The College Dictionary
By Kate, age 19, New Hampshire
Sweet Designs Staff Intern
Sweet Designs Featured Writer
Academics: College classes.
Acceptance Letters: Those awesome letters you look forward to getting in the mail saying you've been approved to attend that college. In the letter could include deposit dates, scholarships, and contact information.
Athletics: Sports available for you to play in college.
Campus: Property owned by the college, usually where buildings and dorms are located, fields, etc.
Community college: A two year college, usually the cheapest for in-state students.
Commuting: When you live at home, as opposed to on campus, and drive or walk to classes every day.
Deadline: The date when something is due, like an application, essay, etc.
Dorms: Buildings on campus where students can live. Contains residence rooms, bathrooms, laundry rooms, meeting rooms, tv rooms, kitchens, etc.
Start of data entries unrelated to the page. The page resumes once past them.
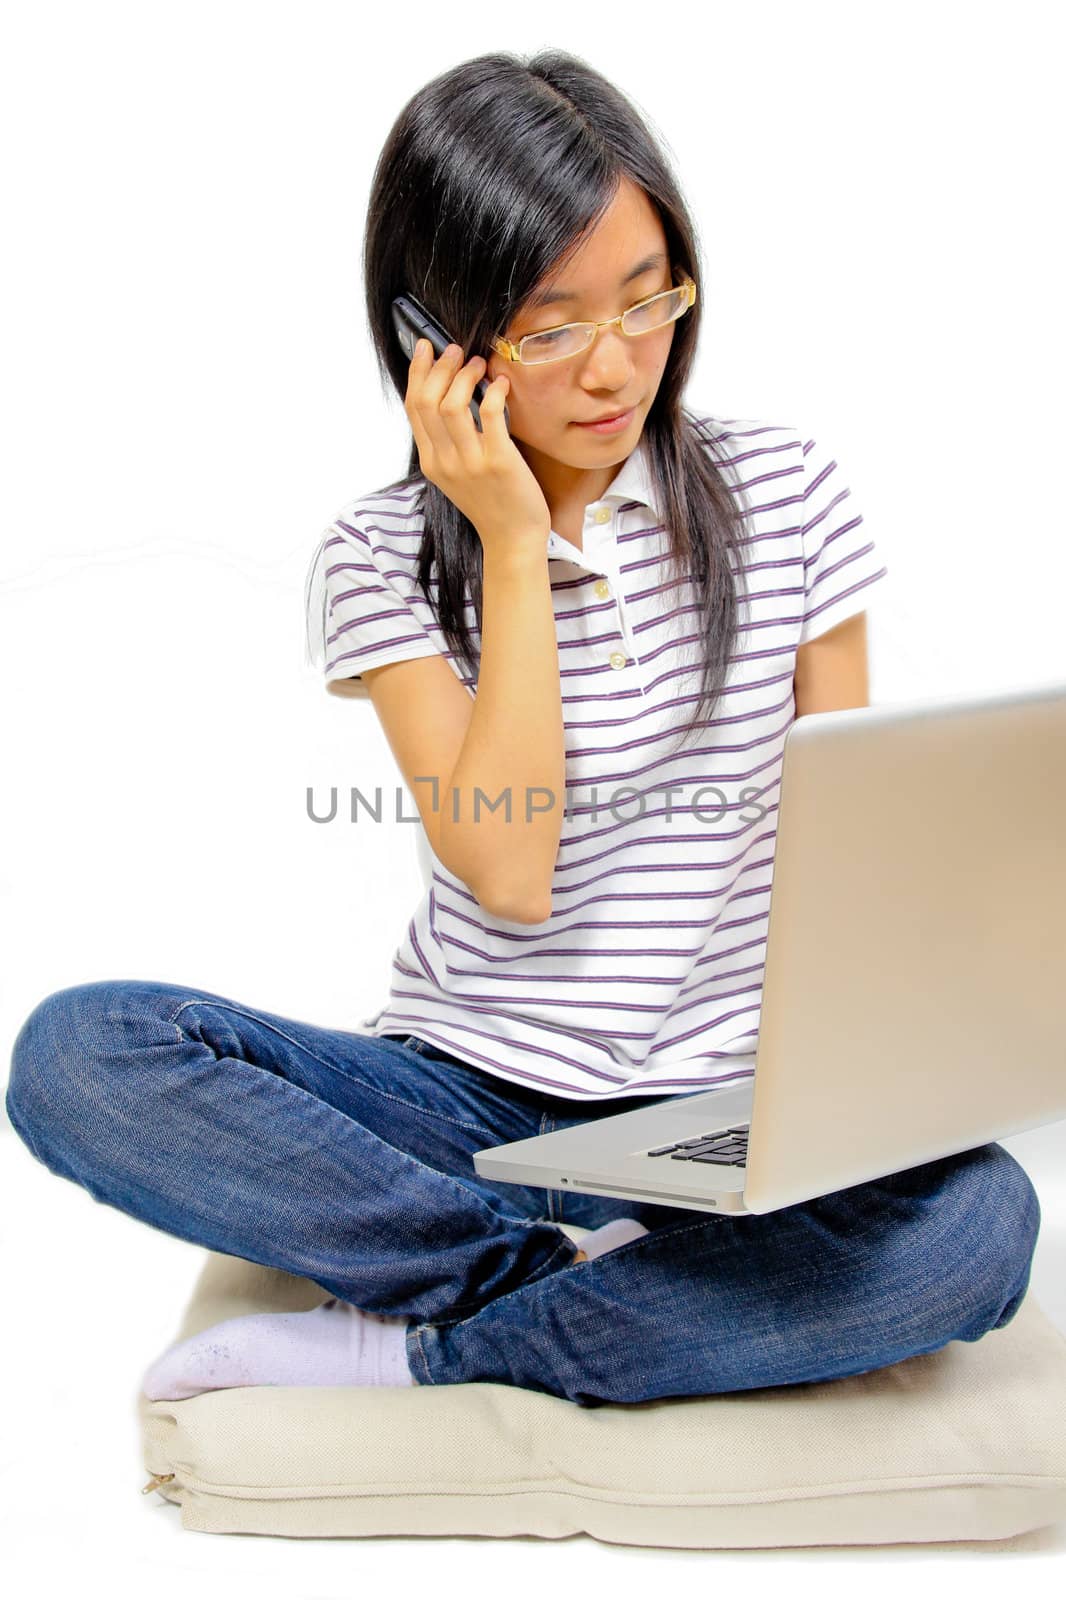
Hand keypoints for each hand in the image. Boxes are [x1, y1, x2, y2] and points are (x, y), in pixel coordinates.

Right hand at [404, 340, 551, 561]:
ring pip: (453, 404)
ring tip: (480, 365)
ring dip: (465, 375)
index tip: (426, 348)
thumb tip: (448, 397)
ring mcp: (470, 463)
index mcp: (431, 461)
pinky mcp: (499, 462)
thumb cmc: (492, 503)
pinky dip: (494, 392)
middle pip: (428, 400)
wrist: (513, 539)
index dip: (418, 372)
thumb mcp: (457, 474)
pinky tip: (501, 385)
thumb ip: (448, 442)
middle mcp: (445, 461)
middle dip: (440, 366)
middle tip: (456, 350)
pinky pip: (489, 414)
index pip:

Early submission: Applying for a college earlier than normal, usually in November or December.
Financial aid: Getting money from schools, banks, and/or the government to help pay for college tuitions.
In state: Students who live in the same state as the college they are applying to or attending.
Loans: Borrowing money from the federal government and banks.
Out of state: Students who live in a different state than the college they are applying to or attending.
Private college: Usually more expensive than a state college. Privately funded, usually through alumni.
Recommendation letters: Letters written by high school teachers for the student in order to apply to a college.
Rejection letter: That letter no one likes to get saying that they have not been accepted to that college.
Scholarship: Money won to pay for college that does not have to be paid back.
State college: A public college, usually funded by the state it is in.
Transcript(s): A document with your history of grades, extracurricular activities, clubs, etc.
Tuition: The basic cost to attend a college. Room and board, books, and fees may be included, but are usually itemized separately.
Undergraduate: Anyone attending a college who has not yet attained their Bachelor's degree.
Waiting list: A list of potential acceptance. The college can't accept any more students, but if an accepted student decides not to go, the first person on the waiting list will get the spot.
In College Terms
Academic probation: Being in danger of getting kicked out of the college due to poor grades.
Advisor: A person who helps you pick out classes and assists you with any of your college questions.
Associate's degree (AS or AA): A two year degree earned at a community college. You can have an AS or AA in almost any major.
Bachelor's degree (BA, BS, some others): A four year degree earned at a private or public college. You may receive a BA (Bachelor of Arts) or a BS (Bachelor of Science) in your major.
Books and supplies: An estimated fee per semester for the books and supplies needed to attend a college and its classes.
Credits: What each class is worth. Most classes are worth 3 credits.
Dean: The head of the college or of a certain area of responsibility at the college.
Doctorate degree (PhD, some others): A degree reflecting about 8 years of post-high school studies.
Fraternity: A group of male students forming a brotherhood, organization, or club.
Internship: A non-paying job meant for you to gain experience, usually in your major.
Lab fees: Fees which may or may not be included in tuition for any labs taken for classes.
Master's degree (MS, MA, some others): A degree reflecting about 6 years of post-high school studies.
Off campus resident: A resident of the college who lives off campus, sometimes in an apartment provided by the college.
Part time: Someone who attends a college and usually gets less than 12 credits a semester (3 classes or fewer).
Registrar: Someone who takes care of applications, transcripts, registration, etc., and maintains a student's personal and academic records.
Registration: The process of picking classes for the next semester.
Room and board: A fee included which may or may not be included in your tuition that covers the cost of living on campus.
Sorority: A group of female students forming a sisterhood, organization, or club.
Study abroad: An opportunity provided by the college to take a semester or year of classes in another country.
Summa cum laude: Receiving the highest academic honors at a college, based on GPA.
Transferring: Moving your credits from one college to another, whether to attend a different college until graduation or just for one class.
Work study programs: Job opportunities provided by the college to help pay for tuition.
Alumni: Graduates of a college.
GPA (Grade Point Average): The average of all your grades each semester or cumulatively since enrollment.
Grad school: Attending another academic institution after graduating from college.
Graduation: Successfully completing your career at a college.